INDIA – Hindustan Antibiotics Limited (HAL), the Pimpri-based drug manufacturing unit, will produce oral medication to tackle mild COVID-19 cases in the next three months.

This is a role the Indian government and public sector is set to undertake as a mitigative measure to help bolster the ailing health sector of the country.

The decision was met after a review board meeting was held between the company board members and the union minister of state of ports, shipping and waterways, and chemicals and fertilizers.

HAL is also hopeful in starting the production of alcoholic hand sanitizers and dry powder injectables as it seeks to develop a state-of-the-art facility.

Commenting on the manufacturing of the injectable COVID-19 vaccine, Saraf said, “We are exploring the possibility of manufacturing an injectable COVID vaccine, but there is little hope as the HAL plant has an old set-up for manufacturing, we will need an entirely new one.”

But on a more optimistic note, MP Manoj Kotak, president of HAL’s union — Hindustan Antibiotics Mazdoor Sangh — who was also present for the meeting, said, “The Union government is positive about manufacturing the COVID-19 injectable vaccine. It is willing to upgrade the HAL plant set-up for the same, with new machinery for production. We have asked the HAL management to send a detailed proposal of the equipment required to manufacture this vaccine and present it to the Union ministry.”

These plans come timely at a period when pulmonologists are advising patients with pre-existing respiratory diseases to get vaccine protection before the onset of the projected third wave of COVID pandemic.

Pulmonologist Dr Vikram Rathi, associated with Kingsway Hospital, said research papers suggest that the Delta Plus variant replicates faster and also can evade the body’s immunity.

“The studies have highlighted that Delta Plus is 50% more transmissible than the earlier variants. It definitely has a greater affinity to the lungs’ mucosal lining, but the extent of damage it can cause is yet not clear,” he said.

“Patients with pre-existing chronic lung conditions are more susceptible to suffer moderate to severe form of this diseases,” said Dr Rathi.

Another pulmonologist Dr Sameer Arbat said World Health Organization (WHO) has already cautioned about Delta Plus to be the fastest and fittest variant to have emerged so far.

“With 50%-60% more transmission rate, the WHO studies have suggested that more variants can be expected,” said Dr Arbat.

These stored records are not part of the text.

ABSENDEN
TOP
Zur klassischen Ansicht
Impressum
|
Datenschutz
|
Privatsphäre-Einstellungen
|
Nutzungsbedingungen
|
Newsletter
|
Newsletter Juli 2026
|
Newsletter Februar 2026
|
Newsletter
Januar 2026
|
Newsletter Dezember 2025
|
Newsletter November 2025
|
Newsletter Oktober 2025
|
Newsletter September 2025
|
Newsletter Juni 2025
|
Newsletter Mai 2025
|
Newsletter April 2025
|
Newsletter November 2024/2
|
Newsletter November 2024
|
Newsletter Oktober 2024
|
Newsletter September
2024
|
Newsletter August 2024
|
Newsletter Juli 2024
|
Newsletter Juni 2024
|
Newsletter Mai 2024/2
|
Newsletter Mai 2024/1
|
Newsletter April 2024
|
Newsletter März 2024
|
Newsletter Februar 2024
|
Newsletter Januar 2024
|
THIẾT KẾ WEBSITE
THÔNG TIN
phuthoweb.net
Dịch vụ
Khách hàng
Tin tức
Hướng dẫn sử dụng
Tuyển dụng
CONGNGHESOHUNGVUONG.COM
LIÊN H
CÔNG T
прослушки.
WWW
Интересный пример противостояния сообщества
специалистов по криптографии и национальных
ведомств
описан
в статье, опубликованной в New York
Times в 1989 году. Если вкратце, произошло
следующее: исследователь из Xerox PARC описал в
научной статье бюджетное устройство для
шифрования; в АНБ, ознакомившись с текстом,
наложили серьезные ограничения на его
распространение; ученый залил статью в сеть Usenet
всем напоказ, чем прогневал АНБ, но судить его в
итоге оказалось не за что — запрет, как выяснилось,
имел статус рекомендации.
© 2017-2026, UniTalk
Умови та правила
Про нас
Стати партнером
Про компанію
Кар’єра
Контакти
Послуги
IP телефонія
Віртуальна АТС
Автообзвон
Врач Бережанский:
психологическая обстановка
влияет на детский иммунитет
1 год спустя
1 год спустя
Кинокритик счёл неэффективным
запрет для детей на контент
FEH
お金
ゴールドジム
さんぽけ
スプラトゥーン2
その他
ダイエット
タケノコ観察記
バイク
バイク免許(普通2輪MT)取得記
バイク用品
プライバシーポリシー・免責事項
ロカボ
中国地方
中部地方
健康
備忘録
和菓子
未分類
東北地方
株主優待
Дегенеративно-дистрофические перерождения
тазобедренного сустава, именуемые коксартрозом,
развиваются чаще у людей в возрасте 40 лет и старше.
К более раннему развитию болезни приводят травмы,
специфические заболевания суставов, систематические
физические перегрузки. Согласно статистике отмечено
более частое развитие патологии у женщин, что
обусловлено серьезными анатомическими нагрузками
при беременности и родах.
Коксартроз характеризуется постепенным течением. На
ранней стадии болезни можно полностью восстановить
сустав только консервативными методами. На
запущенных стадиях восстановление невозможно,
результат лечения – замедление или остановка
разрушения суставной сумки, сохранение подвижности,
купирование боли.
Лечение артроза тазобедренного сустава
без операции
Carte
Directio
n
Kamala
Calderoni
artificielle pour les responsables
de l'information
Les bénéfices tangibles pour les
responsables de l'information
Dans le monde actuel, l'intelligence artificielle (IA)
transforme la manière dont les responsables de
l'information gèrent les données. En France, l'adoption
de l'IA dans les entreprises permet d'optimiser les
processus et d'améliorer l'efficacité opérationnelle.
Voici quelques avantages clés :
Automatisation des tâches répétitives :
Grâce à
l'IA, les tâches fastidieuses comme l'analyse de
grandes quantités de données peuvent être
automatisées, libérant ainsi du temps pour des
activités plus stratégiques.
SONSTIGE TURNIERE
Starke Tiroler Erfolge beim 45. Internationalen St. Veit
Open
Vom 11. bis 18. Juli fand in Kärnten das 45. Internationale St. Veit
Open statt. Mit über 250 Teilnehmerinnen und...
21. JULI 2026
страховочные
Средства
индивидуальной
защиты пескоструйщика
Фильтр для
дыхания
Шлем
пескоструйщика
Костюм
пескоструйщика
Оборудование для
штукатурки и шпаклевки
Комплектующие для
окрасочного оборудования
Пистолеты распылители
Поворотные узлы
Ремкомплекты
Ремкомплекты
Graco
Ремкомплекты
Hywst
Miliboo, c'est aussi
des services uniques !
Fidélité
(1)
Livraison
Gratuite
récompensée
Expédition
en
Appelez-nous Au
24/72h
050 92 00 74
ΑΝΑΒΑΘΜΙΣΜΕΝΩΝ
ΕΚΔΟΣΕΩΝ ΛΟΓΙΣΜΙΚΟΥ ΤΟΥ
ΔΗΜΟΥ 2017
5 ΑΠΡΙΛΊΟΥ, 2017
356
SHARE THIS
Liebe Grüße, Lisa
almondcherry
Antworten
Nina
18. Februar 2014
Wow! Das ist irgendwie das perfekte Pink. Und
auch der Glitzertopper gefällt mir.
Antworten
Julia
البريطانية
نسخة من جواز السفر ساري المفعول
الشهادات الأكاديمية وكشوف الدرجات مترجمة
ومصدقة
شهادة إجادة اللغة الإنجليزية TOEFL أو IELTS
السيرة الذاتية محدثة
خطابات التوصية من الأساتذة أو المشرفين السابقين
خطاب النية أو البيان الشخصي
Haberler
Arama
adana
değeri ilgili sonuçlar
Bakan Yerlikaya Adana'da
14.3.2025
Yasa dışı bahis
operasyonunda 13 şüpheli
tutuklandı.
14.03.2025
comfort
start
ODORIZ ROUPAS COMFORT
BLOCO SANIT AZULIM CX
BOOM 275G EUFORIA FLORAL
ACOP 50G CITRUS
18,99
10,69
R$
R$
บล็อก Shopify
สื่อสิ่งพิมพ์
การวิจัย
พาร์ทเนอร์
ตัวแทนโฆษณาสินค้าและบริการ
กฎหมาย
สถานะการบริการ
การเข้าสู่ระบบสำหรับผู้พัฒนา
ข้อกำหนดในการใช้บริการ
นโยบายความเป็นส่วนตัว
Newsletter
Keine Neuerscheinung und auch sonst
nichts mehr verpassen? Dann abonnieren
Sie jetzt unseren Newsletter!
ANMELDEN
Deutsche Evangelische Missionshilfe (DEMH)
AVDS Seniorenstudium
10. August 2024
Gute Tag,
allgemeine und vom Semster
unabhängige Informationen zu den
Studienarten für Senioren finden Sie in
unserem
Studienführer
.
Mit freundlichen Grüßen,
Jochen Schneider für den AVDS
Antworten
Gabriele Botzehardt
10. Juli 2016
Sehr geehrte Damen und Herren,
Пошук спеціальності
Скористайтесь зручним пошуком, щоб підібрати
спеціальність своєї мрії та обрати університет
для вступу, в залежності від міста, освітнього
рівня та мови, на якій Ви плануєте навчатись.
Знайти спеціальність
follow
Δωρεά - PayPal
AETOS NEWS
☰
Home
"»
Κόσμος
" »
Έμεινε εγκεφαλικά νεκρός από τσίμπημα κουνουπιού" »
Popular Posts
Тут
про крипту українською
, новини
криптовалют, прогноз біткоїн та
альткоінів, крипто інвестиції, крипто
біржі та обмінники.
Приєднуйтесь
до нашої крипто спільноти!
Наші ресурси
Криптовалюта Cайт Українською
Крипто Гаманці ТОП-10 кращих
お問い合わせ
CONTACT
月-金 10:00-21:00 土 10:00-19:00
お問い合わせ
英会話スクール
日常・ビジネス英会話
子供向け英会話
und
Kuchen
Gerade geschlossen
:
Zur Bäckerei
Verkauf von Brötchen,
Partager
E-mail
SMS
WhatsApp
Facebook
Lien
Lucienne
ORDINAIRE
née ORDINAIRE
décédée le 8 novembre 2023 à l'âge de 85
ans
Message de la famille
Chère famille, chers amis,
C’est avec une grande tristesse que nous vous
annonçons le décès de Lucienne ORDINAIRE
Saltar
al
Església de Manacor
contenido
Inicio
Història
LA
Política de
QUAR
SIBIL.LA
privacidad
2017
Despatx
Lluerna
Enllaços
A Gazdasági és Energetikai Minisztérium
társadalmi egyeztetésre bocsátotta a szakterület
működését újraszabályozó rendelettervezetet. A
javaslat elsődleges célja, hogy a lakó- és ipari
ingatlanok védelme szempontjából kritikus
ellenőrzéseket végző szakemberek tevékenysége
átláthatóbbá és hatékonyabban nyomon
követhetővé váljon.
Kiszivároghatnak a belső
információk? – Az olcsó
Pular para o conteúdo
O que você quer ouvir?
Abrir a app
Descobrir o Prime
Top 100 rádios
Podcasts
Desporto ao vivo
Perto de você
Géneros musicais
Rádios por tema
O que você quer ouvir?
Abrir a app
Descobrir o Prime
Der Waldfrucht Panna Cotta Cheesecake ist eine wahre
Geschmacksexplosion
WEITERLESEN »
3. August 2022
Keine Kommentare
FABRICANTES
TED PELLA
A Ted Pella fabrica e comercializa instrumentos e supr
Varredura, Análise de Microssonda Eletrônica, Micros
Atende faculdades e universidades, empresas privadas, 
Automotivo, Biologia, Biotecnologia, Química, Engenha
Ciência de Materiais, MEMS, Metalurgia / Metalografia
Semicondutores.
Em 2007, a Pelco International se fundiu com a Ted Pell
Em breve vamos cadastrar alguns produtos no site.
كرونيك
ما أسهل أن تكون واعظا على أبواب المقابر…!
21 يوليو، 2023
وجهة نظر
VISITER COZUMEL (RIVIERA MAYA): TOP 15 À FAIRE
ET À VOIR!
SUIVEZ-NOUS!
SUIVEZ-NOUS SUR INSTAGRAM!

He added, “Current vaccines have potency to reduce death rate and hence all must go for the jabs. People with compromised lungs are the ones who have bigger risk from this variant. Such patients may suffer a serious fall in lungs functioning and the outcome may be more severe.”

At the moment, India is continuously recording more recovery cases compared to the number of new infections with the daily positivity rate at 2.61%.